Voyager 1 used a gravity slingshot manoeuvre to get to its present velocity of 17 kilometers per second. (Try not to think about the fact that it would take 70,000 years at this speed to reach our closest stellar neighbours.)
If a spaceship can apply thrust during a slingshot manoeuvre it can capitalise on the orbital mechanics even further. If a probe approaches the sun within 1.5 million kilometers along a parabolic solar orbit, then increases its velocity by 2 kilometers per second, it will leave the Solar System at an impressive 41 kilometers per second.
NASA’s Mariner 10, which performed flybys of Mercury in 1974 and 1975 relied on Venus gravity-assist manoeuvres to get it into position.
The Messenger probe to Mercury – the first probe to visit the planet in 30 years – went into orbit around Mercury on the 18th March 2011. It was the first space craft ever to do so. So far its found significant water in the planet’s exosphere, evidence of past volanic activity and evidence for a liquid planetary core. To get some idea of the crazy orbital scheme required to get it there, here is a diagram of its journey since launch.

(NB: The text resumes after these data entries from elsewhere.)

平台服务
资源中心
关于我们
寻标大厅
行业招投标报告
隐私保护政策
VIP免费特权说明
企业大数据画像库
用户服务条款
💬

Talking about cosmic coincidences, has anyone noticed that the gravity of both Mars and Mercury is 38% of Earth standard? I had to check that twice. Given the fact that Mercury may have water in its dark side craters (its tidally locked), it makes you think of the possibilities.
The other one that always gets me is that both the Moon and the Sun are exactly the same angular size in the sky.
What other cosmic coincidences have you noticed?